Although this type of discrimination varies from one region to the other, the common denominator is that it continues to exist.

With this in mind, conferences have been organized around the world calling for the support of women’s rights. Among the most important was the Fourth World Conference on Women held in Beijing, China in 1995, and more recently the United Nations Millennium Summit in September 2000, setting the eight Millennium Development Goals (MDG’s), whose adoption was described by former United Nations Secretary General, Kofi Annan as “a blueprint for building a better world in the 21st century.”

The goals highlight the significance of women in all development efforts, with Goal Three focusing on the promotion of gender equality and empowerment of women.

Taking this a step further, Gudrun Biffl at the Austrian Institute of Economic Research, comments on the need of a monitoring system such as a Women’s Rights Watch.

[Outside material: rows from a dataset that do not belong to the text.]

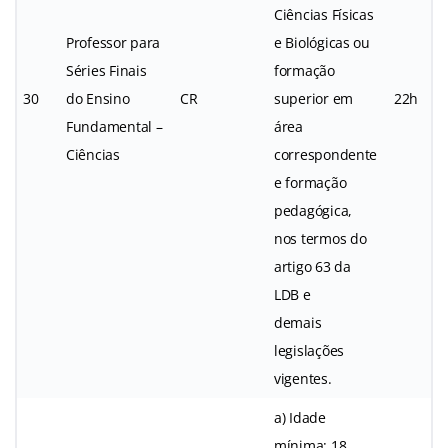
Ciências Físicas
Professor para
e Biológicas ou
Séries Finais
formação
30
do Ensino
CR
superior em
22h
Fundamental –
área
Ciências
correspondente
e formação
pedagógica,
nos termos do
artigo 63 da
LDB e
demais
legislações
vigentes.
a) Idade
mínima: 18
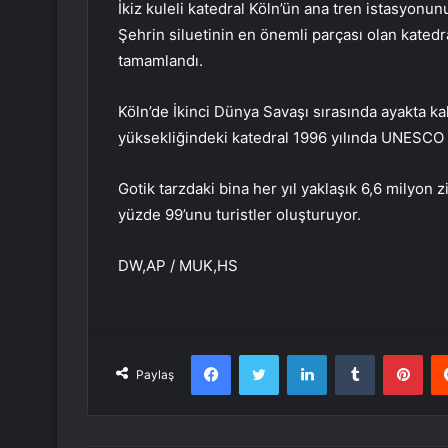
İkiz kuleli katedral Köln’ün ana tren istasyonu
Şehrin siluetinin en önemli parçası olan katedr
tamamlandı.
Köln’de İkinci Dünya Savaşı sırasında ayakta ka
yüksekliğindeki katedral 1996 yılında UNESCO 
Gotik tarzdaki bina her yıl yaklaşık 6,6 milyon z
yüzde 99’unu turistler oluşturuyor.
DW,AP / MUK,HS
Facebook
Twitter
LinkedIn
Tumblr
Pint
Paylaş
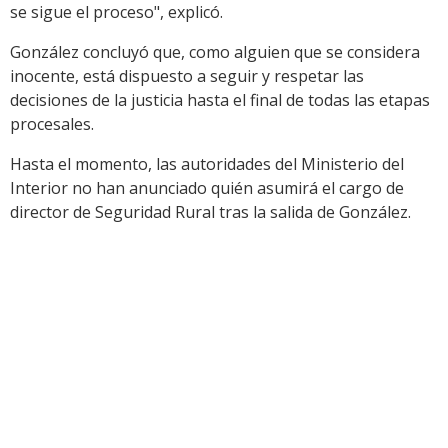
se sigue el proceso", explicó.
González concluyó que, como alguien que se considera
inocente, está dispuesto a seguir y respetar las
decisiones de la justicia hasta el final de todas las etapas
procesales.
Hasta el momento, las autoridades del Ministerio del
Interior no han anunciado quién asumirá el cargo de
director de Seguridad Rural tras la salida de González.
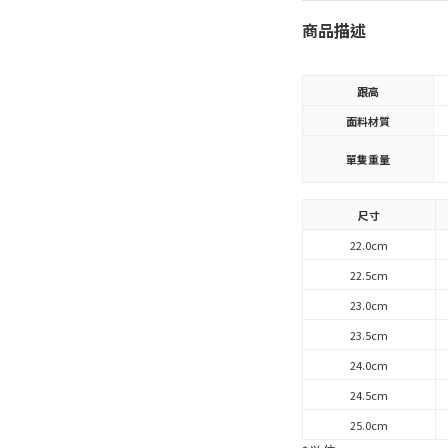
商品描述
跟高
面料材質
單隻重量
尺寸
22.0cm
22.5cm
23.0cm
23.5cm
24.0cm
24.5cm
25.0cm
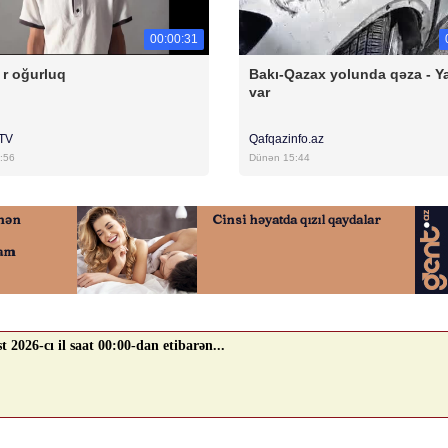
00:00:31
 r oğurluq
Bakı-Qazax yolunda qəza - Yar
var
rTV
Qafqazinfo.az
:56
Dünən 15:44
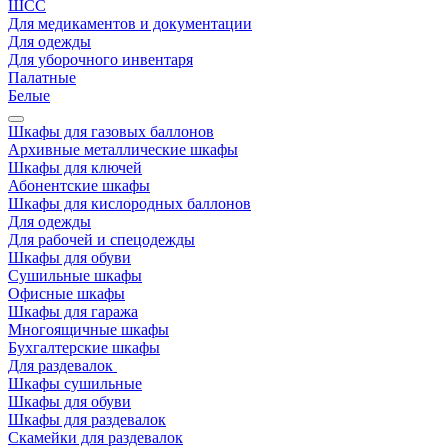
ШСС
Для медикаментов и документации
Для одежды
Для уборочного инвентаря
Палатные
Белые
Шкафы для газовых баллонов
Архивные металлические шкафы
Шкафы для ключей
Абонентские шкафы
Шкафы для кислородных баллонов
Для одежды
Для рабочей и спецодежды
Шкафы для обуви
Сушильные шкафы
Офисные шкафы
Шкафы для гаража
Многоящичные шкафы
Бухгалтерские шкафы
Для раздевалок
Шкафы сушильные
Шкафы для обуви
Шкафы для раздевалок
Скамейки для раздевалок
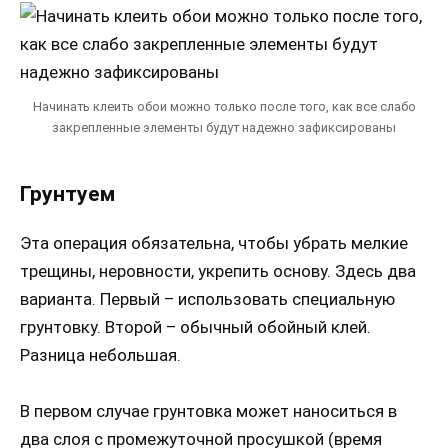
Начинать клеить обои можно только после того, как все слабо
закрепленные элементы будут надежно зафиксированы
Грунтуем
Эта операция обязательна, чтобы убрать мелкие
трещины, неровности, укрепить основу. Здесь два
варианта. Первый – использовать специальную
грунтовку. Второй – обычный обойный клей.
Разница небольшая.
В первом случае грунтовка может наноситься в
два слоя с промежуточной просушкой (время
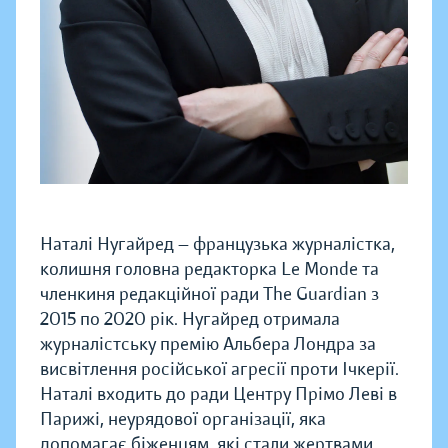
Наталі Нугайред — французька журналістка,
колишня головна редакторка Le Monde та
членкиня редакційної ради The Guardian з
2015 по 2020 рік. Нугайред отримала
журналістську премію Альбера Лондра за
висвітлення російської агресії проти Ічкерії.
Наталі входить до ради Центру Прімо Леві в
Парижі, неурядової організації, яка
допомагає біженцям, які стали жертвами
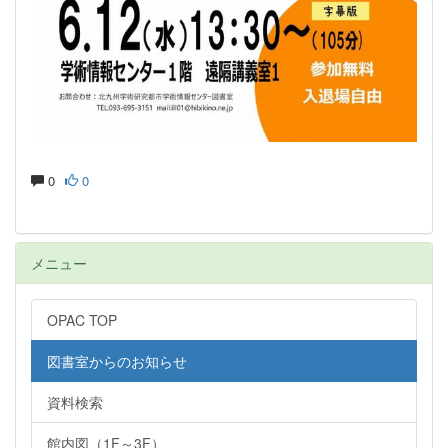
0
0
メニュー
OPAC TOP
図書室からのお知らせ
資料検索
館内図（1F～3F）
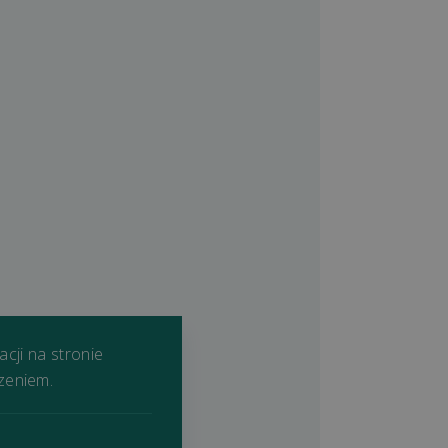
acji na stronie
zeniem.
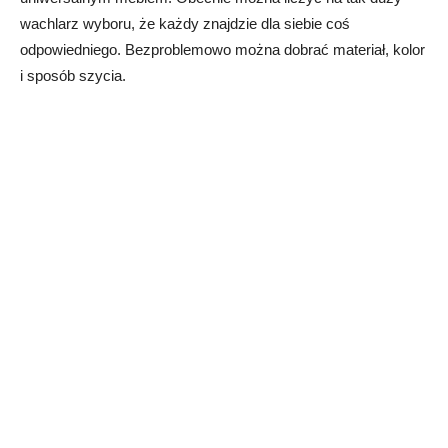
wachlarz wyboru, że każdy znajdzie dla siebie coś
odpowiedniego. Bezproblemowo można dobrać materiał, kolor
i sposób szycia.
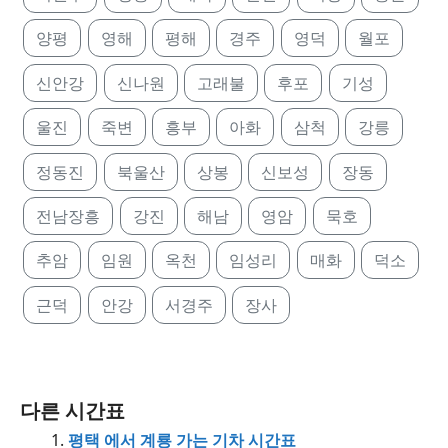
양평
영해
평해
경주
영덕
월포
신안강
신나원
고래불
후포
기성
울진
죽변
흥부
아화
삼척
강릉
정동진
북울산
상봉
신보성
장동
전남장흥
강진
해남
영암
묵호
추암
임원
옥천
임성리
매화
덕소
근덕
안강
서경주
장사
다른 시간표
평택 에서 계룡 가는 기차 시간표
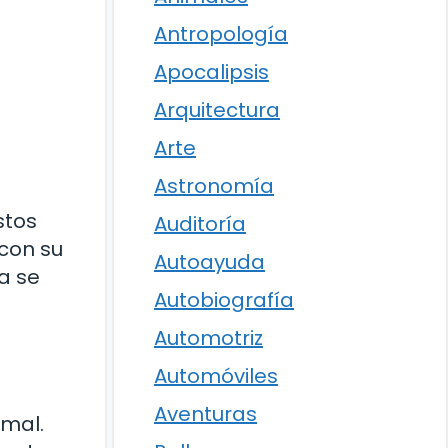
Antropología
Apocalipsis
Arquitectura
Arte
Astronomía
stos
Auditoría
con su
Autoayuda
a se
Autobiografía
Automotriz
Automóviles
Aventuras
imal.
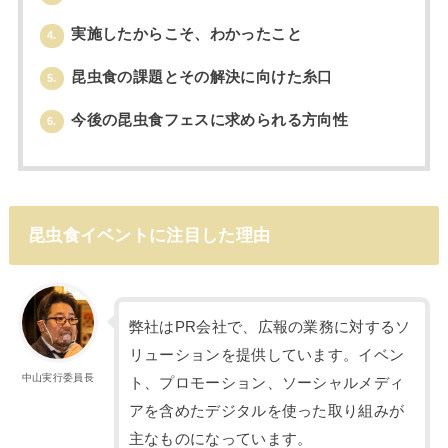
実施したからこそ、わかったこと
4.
昆虫食の課題とその解決に向けた糸口
5.
今後の昆虫食フェスに求められる方向性
6.
昆虫食イベントに注目した理由
弊社はPR会社で、広報の業務に対するソ
リューションを提供しています。イベン
中山実行委員長
ト、プロモーション、ソーシャルメディ
アを含めたデジタルを使った取り組みが
主なものになっています。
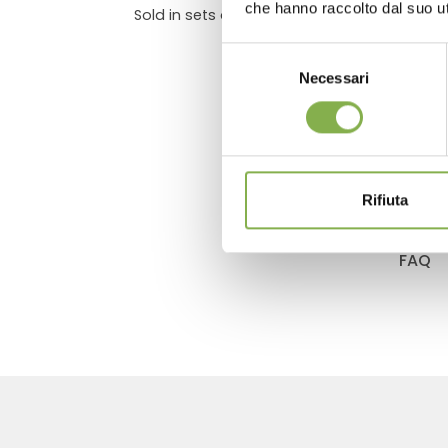
che hanno raccolto dal suo uti
Sold in sets of 4 units
Selezione
Necessari
del
consenso
Rifiuta
FAQ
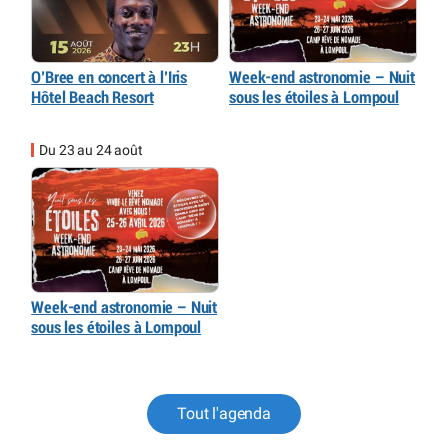
O’Bree en concert à l’Iris
Week-end astronomie – Nuit
Hôtel Beach Resort
sous les étoiles à Lompoul
Du 23 au 24 août
Week-end astronomie – Nuit
sous les étoiles à Lompoul
Tout l'agenda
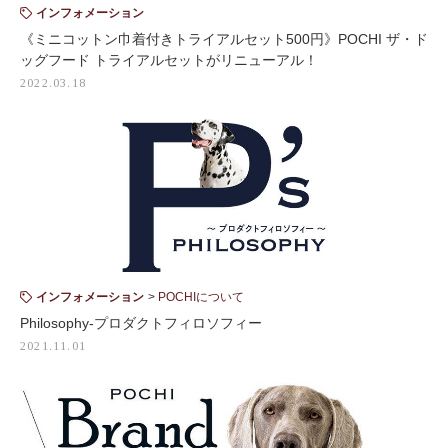
インフォメーション
《ミニコットン巾着付きトライアルセット500円》POCHI ザ・ド
ッグフード トライアルセットがリニューアル！
2022.03.18
インフォメーション
POCHIについて
Philosophy-プロダクトフィロソフィー
2021.11.01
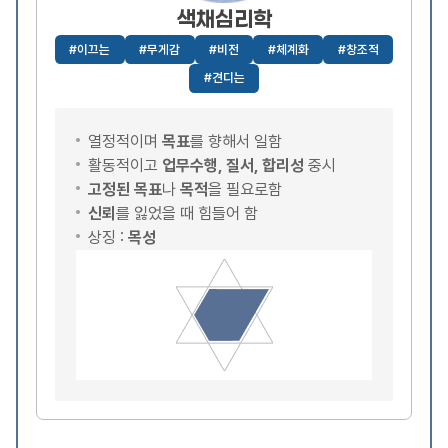
색채심리학
#이끄는
#무게감
#비전
#체계화
#창조적
#견디는
열정적이며
목표
를 향해서 일함
활동적이고
업무수행, 질서, 합리성
중시
고정된 목표
나
목적
을 필요로함
신뢰
를 잃었을 때 힘들어 함
상징 :
목성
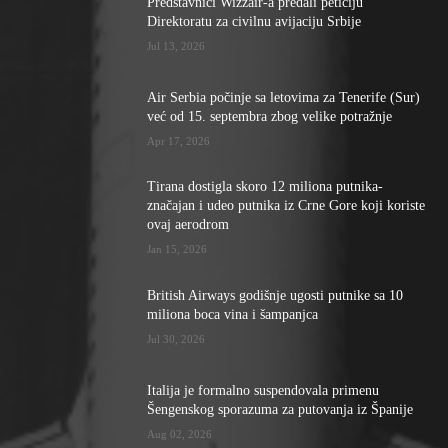
Predstavnici Wizzair-a predali peticiju
Direktoratu za civilnu avijaciju Srbije
Jul 13, 2026
Air Serbia počinje sa letovima za Tenerife (Sur)
već od 15. septembra zbog velike potražnje
Apr 17, 2026
Tirana dostigla skoro 12 miliona putnika-
značajan i udeo putnika iz Crne Gore koji koriste
ovaj aerodrom
Jan 15, 2026
British Airways godišnje ugosti putnike sa 10
miliona boca vina i šampanjca
Jul 30, 2026
Italija je formalno suspendovala primenu
Šengenskog sporazuma za putovanja iz Španije
Aug 02, 2026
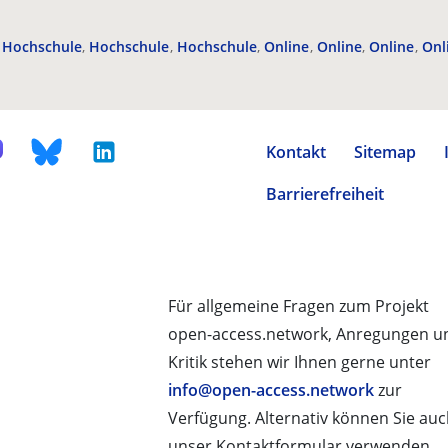
Hochschule
Hochschule
Hochschule
Online
Online
Online
Onl
Kontakt
Sitemap
Barrierefreiheit
Für allgemeine Fragen zum Projekt
open-access.network, Anregungen u
Kritik stehen wir Ihnen gerne unter
info@open-access.network
zur
Verfügung. Alternativ können Sie au
unser Kontaktformular verwenden.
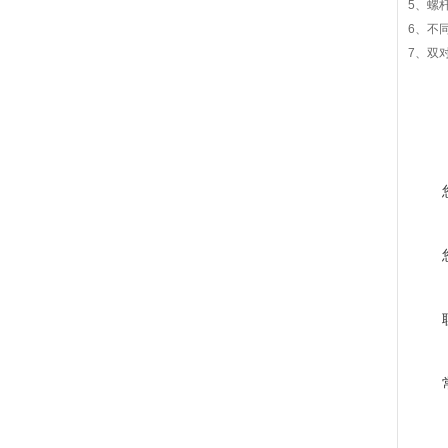
5、螺
6、不
7、双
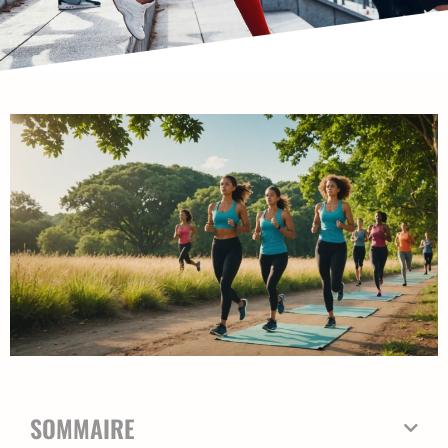
SOMMAIRE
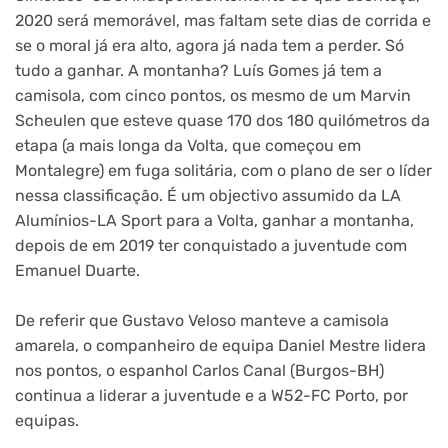
2020 será memorável, mas faltam sete dias de corrida e
se o moral já era alto, agora já nada tem a perder. Só
tudo a ganhar. A montanha? Luís Gomes já tem a
camisola, com cinco pontos, os mesmo de um Marvin
Scheulen que esteve quase 170 dos 180 quilómetros da
etapa (a mais longa da Volta, que começou em
Montalegre) em fuga solitária, com o plano de ser o líder
nessa classificação. É um objectivo assumido da LA
Alumínios-LA Sport para a Volta, ganhar a montanha,
depois de em 2019 ter conquistado a juventude com
Emanuel Duarte.
De referir que Gustavo Veloso manteve a camisola
amarela, o companheiro de equipa Daniel Mestre lidera
nos pontos, o espanhol Carlos Canal (Burgos-BH)
continua a liderar a juventude e a W52-FC Porto, por
equipas.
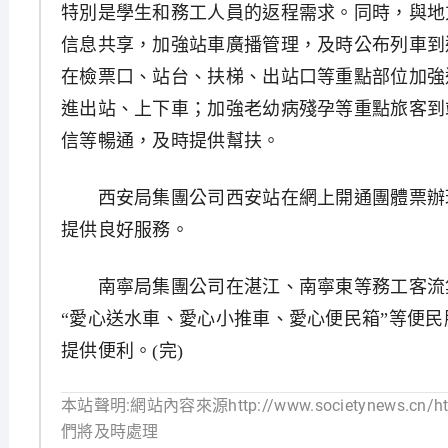
特別是學生和務工人員的返程需求。同時，與地
信息共享，加強站車廣播管理，及時公布列車到
在檢票口、站台、扶梯、出站口等重點部位加強
進出站、上下車；加強老幼病殘孕等重點旅客到
信等暢通，及時提供幫扶。
西安局集團公司西安站在網上開通團體票辦理
提供良好服務。
南寧局集團公司在湛江、南寧東等務工客流
“愛心送水車、愛心小推車、愛心便民箱”等便
提供便利。(完)
本站聲明:網站內容來源http://www.societynews.cn
們將及時處理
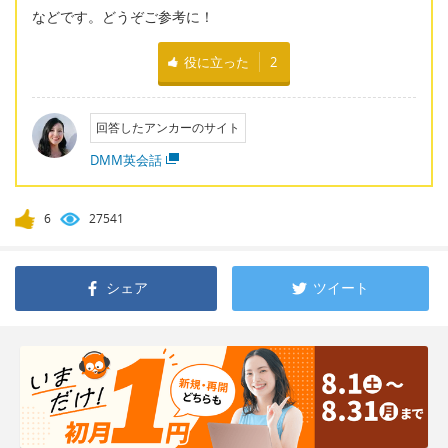
などです。どうぞご参考に！
役に立った
2
回答したアンカーのサイト
DMM英会話
6
27541
シェア
ツイート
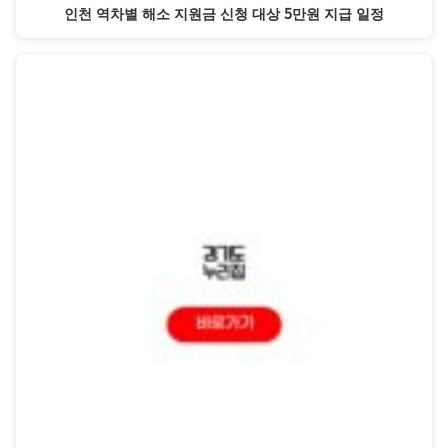
인천 역차별 해소 지원금 신청 대상 5만원 지급 일정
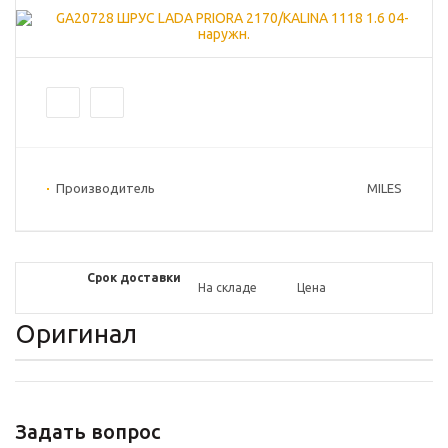
Производитель
MILES
Срок доставки
На складе
Цена
Оригинал
Задать вопрос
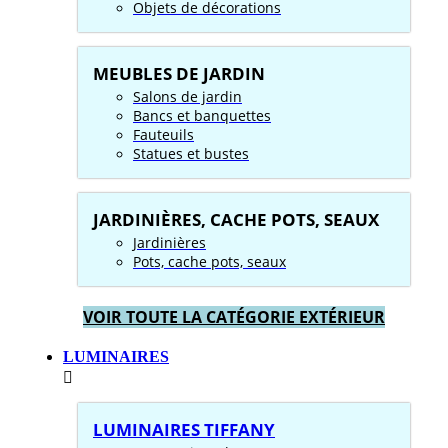
Objets de décorations
MEUBLES DE JARDIN
Salons de jardin
Bancs et banquettes
Fauteuils
Statues et bustes
JARDINIÈRES, CACHE POTS, SEAUX
Jardinières
Pots, cache pots, seaux
VOIR TOUTE LA CATÉGORIE EXTÉRIEUR
LUMINAIRES
LUMINAIRES TIFFANY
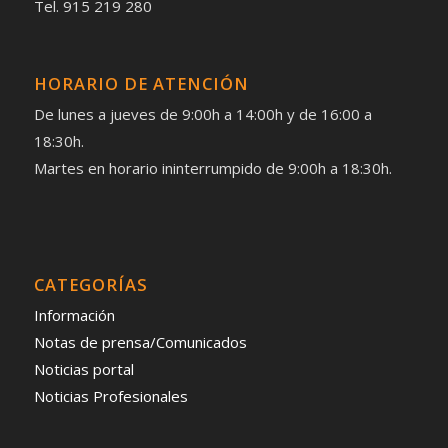
Tel. 915 219 280
HORARIO DE ATENCIÓN
De lunes a jueves de 9:00h a 14:00h y de 16:00 a
18:30h.
Martes en horario ininterrumpido de 9:00h a 18:30h.
CATEGORÍAS
Información
Notas de prensa/Comunicados
Noticias portal
Noticias Profesionales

She says that “international norms on women’s rights will have to be implemented in every region of the world and their adherence will have to be evaluated on a regular basis by independent authorities.”

Activists recognise that the struggle for women’s rights has been long and frustrating.

From it’s beginnings at the Seneca Falls [NewYork] Conference in 1848, when American activist Elisabeth Cady Stanton read the first feminist “Declaration of Principles,” to London in the 1880s when Emiline Pankhurst founded the Women’s Franchise League, the women’s movement has taken many different forms in different times and countries.

Tactics heated up after the turn of the century: In the US the  National Women’s Trade Union League went on the march for higher wages; in Britain,  Pankhurst formed a more militant Women’s Social and Political Union (WSPU) – the “suffragettes” – whose persistence led to repeated jail terms for acts of civil disobedience, repeatedly pressuring the government with hunger strikes.

The first National Women’s Day was observed in the United States in 1909, by vote of the Socialist Workers Party, followed by the first International Women’s Conference in Copenhagen in 1910. A year later an International Women’s Day (IWD) was marked in Austria, Germany and Switzerland, where more than one million women, led by German Socialist Clara Zetkin, rallied for the right to work and vote.

Now IWD is celebrated on March 8 and marked by many women’s groups around the world. This date is observed by the United Nations and also designated in 14 countries as a national holiday.

In both political and economic circles, women are increasingly acknowledged as agents of change, leaders of peace movements and promoters of health and education.

Mother Teresa’s devotion to the poor, sick and the disadvantaged around the world has been widely recognized for its importance in promoting international peace and understanding.

First Ladies and prominent women have also played a role, including Queen Rania Al-Abdullah of Jordan, the wife of the Emir of Qatar, Sheikha Mozah Bint Nasser Al-Missned and Melinda Gates, co-founder of the Bill and Melinda Gates Foundation.

However, perhaps the most dramatic challenge to the accepted wisdom about the role of women has been Muhammad Yunus’ Grameen Bank in Bangladesh.

By providing small loans to the poor – 97 per cent of which are women – Yunus has been enabling social and economic development for the poor.

Pay back rates for Grameen Bank loans reach an unheard of 98%, bringing more than half of Grameen’s borrowers out of poverty – all of which was recognized last year by awarding Dr. Yunus the 2006 Nobel Peace Prize.

Such initiatives prove that providing women with the means of sustaining themselves and their families goes directly to the solving of what has otherwise been intractable social disintegration.
Progress for women is occurring, albeit slowly. To speed things up, will probably require concerted action. In a speech delivered at the UN General Assembly in October 2006, Noleen Heyzer, Executive Director of UNIFEM (United Nations Development Fund for Women) highlighted the importance of partnerships between women’s group, civil society, international donors, regional organizations and governments –  perhaps the best means to promote women’s rights and strengthen their participation as voters, candidates and decision-makers.

Yet at times this partnership is difficult to achieve. “The influence of NGO’s in Saudi Arabia on women empowerment continues to be limited,” says Wafa Al Munif, a prominent Saudi activist and fundraiser for several NGOs.

In general she says, it is confined to “charitable organizations to help the poor, widowed and orphaned, rather than actually assisting women with employment or vocational training.”

However the challenge of evolving from women rights to gender equality and empowerment remains. “How we can accept that the world leadership in the third millenium is still dominated by men,” Schlaffer says. “How can we be appeased by just a handful of female front runners.” Much still needs to be done to ensure that women have the same opportunities as men and that those women in the top positions are not just the few success stories.

“What we have is a good start,” she obseved, “but we need a critical mass of women who are in place at all levels.  The talents are certainly there.”